**Source material**
■ ■ ■ ■ ■

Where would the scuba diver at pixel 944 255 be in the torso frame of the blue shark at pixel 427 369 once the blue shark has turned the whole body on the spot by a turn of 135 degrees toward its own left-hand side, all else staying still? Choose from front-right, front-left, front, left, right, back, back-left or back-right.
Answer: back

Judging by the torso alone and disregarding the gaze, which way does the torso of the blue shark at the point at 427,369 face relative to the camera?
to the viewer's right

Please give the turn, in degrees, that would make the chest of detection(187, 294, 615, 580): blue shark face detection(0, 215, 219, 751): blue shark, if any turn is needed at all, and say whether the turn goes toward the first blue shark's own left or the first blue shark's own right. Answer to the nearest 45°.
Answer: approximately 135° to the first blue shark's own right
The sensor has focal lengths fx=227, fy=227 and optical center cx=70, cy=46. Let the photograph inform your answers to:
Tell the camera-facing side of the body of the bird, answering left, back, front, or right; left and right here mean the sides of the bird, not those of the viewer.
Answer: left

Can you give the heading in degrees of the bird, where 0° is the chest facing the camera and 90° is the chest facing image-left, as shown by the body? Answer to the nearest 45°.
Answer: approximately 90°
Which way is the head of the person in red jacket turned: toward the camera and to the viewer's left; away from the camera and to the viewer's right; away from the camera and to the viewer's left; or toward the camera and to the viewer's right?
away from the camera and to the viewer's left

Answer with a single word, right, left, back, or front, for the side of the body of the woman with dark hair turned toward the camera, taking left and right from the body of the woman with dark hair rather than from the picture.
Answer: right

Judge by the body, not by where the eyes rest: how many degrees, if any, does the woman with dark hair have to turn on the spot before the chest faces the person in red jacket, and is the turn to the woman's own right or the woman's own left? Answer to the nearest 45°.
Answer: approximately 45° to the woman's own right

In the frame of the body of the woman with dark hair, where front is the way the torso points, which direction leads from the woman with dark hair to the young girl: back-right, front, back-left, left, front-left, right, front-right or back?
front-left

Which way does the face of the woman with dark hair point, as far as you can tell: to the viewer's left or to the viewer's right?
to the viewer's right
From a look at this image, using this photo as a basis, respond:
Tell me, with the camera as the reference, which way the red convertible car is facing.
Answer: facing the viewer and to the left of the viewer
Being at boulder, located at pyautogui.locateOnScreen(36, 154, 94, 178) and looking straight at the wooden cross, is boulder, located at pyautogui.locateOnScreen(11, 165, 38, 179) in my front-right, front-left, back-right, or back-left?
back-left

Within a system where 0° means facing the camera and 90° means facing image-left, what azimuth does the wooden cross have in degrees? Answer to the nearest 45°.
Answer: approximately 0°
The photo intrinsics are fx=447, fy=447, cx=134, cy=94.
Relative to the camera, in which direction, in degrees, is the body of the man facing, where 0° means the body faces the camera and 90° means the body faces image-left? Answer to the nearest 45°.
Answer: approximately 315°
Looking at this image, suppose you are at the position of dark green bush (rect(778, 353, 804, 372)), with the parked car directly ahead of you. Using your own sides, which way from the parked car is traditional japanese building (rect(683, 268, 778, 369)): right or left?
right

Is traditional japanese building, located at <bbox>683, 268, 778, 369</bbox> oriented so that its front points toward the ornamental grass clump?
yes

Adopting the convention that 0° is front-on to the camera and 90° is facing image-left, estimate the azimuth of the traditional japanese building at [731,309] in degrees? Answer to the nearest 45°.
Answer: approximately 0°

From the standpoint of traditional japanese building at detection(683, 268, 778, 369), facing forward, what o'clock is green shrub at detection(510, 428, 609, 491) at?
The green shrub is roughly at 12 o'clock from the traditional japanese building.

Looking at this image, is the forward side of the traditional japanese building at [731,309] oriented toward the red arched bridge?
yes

■ ■ ■ ■ ■

**Requirement**
Rewrite the lines from the one containing "From the standpoint" through the end of the material, swapping "forward side" for "front side" and changing nothing else.

**Written answer**
From the standpoint of traditional japanese building at detection(683, 268, 778, 369), facing forward, what o'clock is green shrub at detection(510, 428, 609, 491) at?
The green shrub is roughly at 12 o'clock from the traditional japanese building.

Looking at this image, is the front side of the traditional japanese building at [731,309] oriented toward the red arched bridge?
yes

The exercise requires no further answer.